-------- Source data

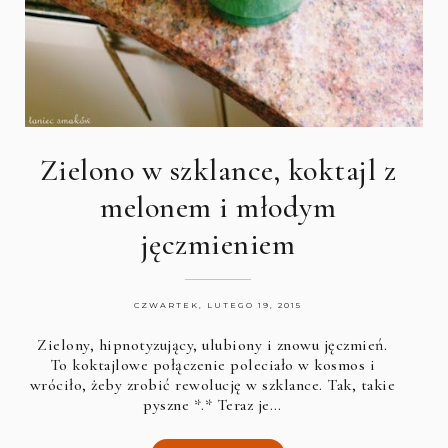
Zielono w szklance, koktajl z
melonem i młodym
jęczmieniem
CZWARTEK, LUTEGO 19, 2015
Zielony, hipnotyzujący, ulubiony i znowu jęczmień.
To koktajlowe połączenie poleciało w kosmos i
wróciło, żeby zrobić rewolucję w szklance. Tak, takie
pyszne *.* Teraz je…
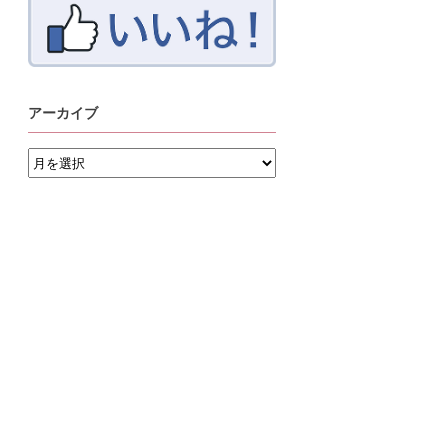
アーカイブ
ア
ー
カ
イ
ブ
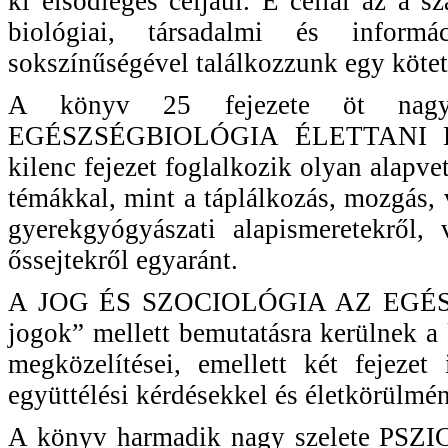
ki elsődleges céljául. E céllal az a 
biológiai, társadalmi és inform
sokszínűségével találkozzunk egy kötet
A könyv 25 fejezete öt nagy
EGÉSZSÉGBIOLÓGIA ÉLETTANI ÉS
kilenc fejezet foglalkozik olyan alapv
témákkal, mint a táplálkozás, mozgás,
gyerekgyógyászati alapismeretekről, 
őssejtekről egyaránt.
A JOG ÉS SZOCIOLÓGIA AZ EGÉSZ
jogok” mellett bemutatásra kerülnek a
megközelítései, emellett két fejezet
együttélési kérdésekkel és életkörülmén
A könyv harmadik nagy szelete P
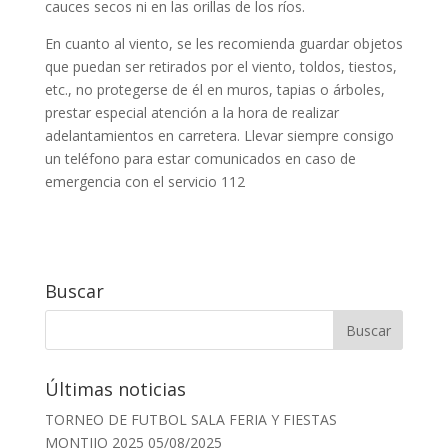
cauces secos ni en las orillas de los ríos.
En cuanto al viento, se les recomienda guardar objetos
que puedan ser retirados por el viento, toldos, tiestos,
etc., no protegerse de él en muros, tapias o árboles,
prestar especial atención a la hora de realizar
adelantamientos en carretera. Llevar siempre consigo
un teléfono para estar comunicados en caso de
emergencia con el servicio 112
Buscar
Últimas noticias
TORNEO DE FUTBOL SALA FERIA Y FIESTAS
MONTIJO 2025
05/08/2025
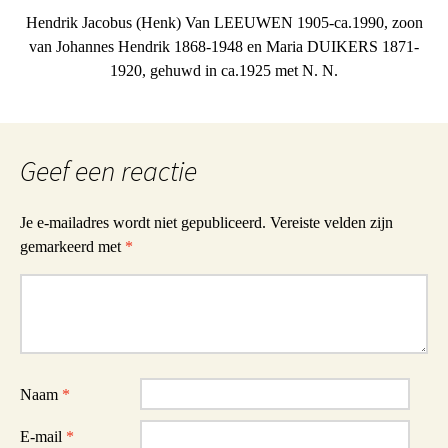
Hendrik Jacobus (Henk) Van LEEUWEN 1905-ca.1990, zoon
van Johannes Hendrik 1868-1948 en Maria DUIKERS 1871-
1920, gehuwd in ca.1925 met N. N.
Geef een reactie
Je e-mailadres wordt niet gepubliceerd.
Vereiste velden zijn
gemarkeerd met
*
Reactie
Naam
*
E-mail
*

----------------

Leaving out only the pictures, retype every record exactly.

Zielono w szklance, koktajl z
melonem i młodym
jęczmieniem
CZWARTEK, LUTEGO 19, 2015
Zielony, hipnotyzujący, ulubiony i znowu jęczmień.
To koktajlowe połączenie poleciało w kosmos i
wróciło, żeby zrobić rewolucję w szklance. Tak, takie
pyszne *.* Teraz je…
アーカイブ
ア
ー
カ
イ
ブ
ki elsődleges céljául. E céllal az a 
biológiai, társadalmi és inform
sokszínűségével találkozzunk egy kötet
A könyv 25 fejezete öt nagy
EGÉSZSÉGBIOLÓGIA ÉLETTANI ÉS
kilenc fejezet foglalkozik olyan alapv
témákkal, mint a táplálkozás, mozgás,
gyerekgyógyászati alapismeretekről, 
őssejtekről egyaránt.
A JOG ÉS SZOCIOLÓGIA AZ EGÉSZ
jogok” mellett bemutatásra kerülnek a
megközelítései, emellett két fejezet
együttélési kérdésekkel és életkörülmén
A könyv harmadik nagy szelete P
cauces secos ni en las orillas de los ríos.
En cuanto al viento, se les recomienda guardar objetos
que puedan ser retirados por el viento, toldos, tiestos,
etc., no protegerse de él en muros, tapias o árboles,
prestar especial atención a la hora de realizar
adelantamientos en carretera. Llevar siempre consigo
un teléfono para estar comunicados en caso de
emergencia con el servicio 112
Buscar
Últimas noticias
TORNEO DE FUTBOL SALA FERIA Y FIESTAS
MONTIJO 2025
05/08/2025
Hendrik Jacobus (Henk) Van LEEUWEN 1905-ca.1990, zoon
van Johannes Hendrik 1868-1948 en Maria DUIKERS 1871-
1920, gehuwd in ca.1925 met N. N.
Geef een reactie
Je e-mailadres wordt niet gepubliceerd.
Vereiste velden zijn
gemarkeerd met
*
Reactie
Naam
*
E-mail
*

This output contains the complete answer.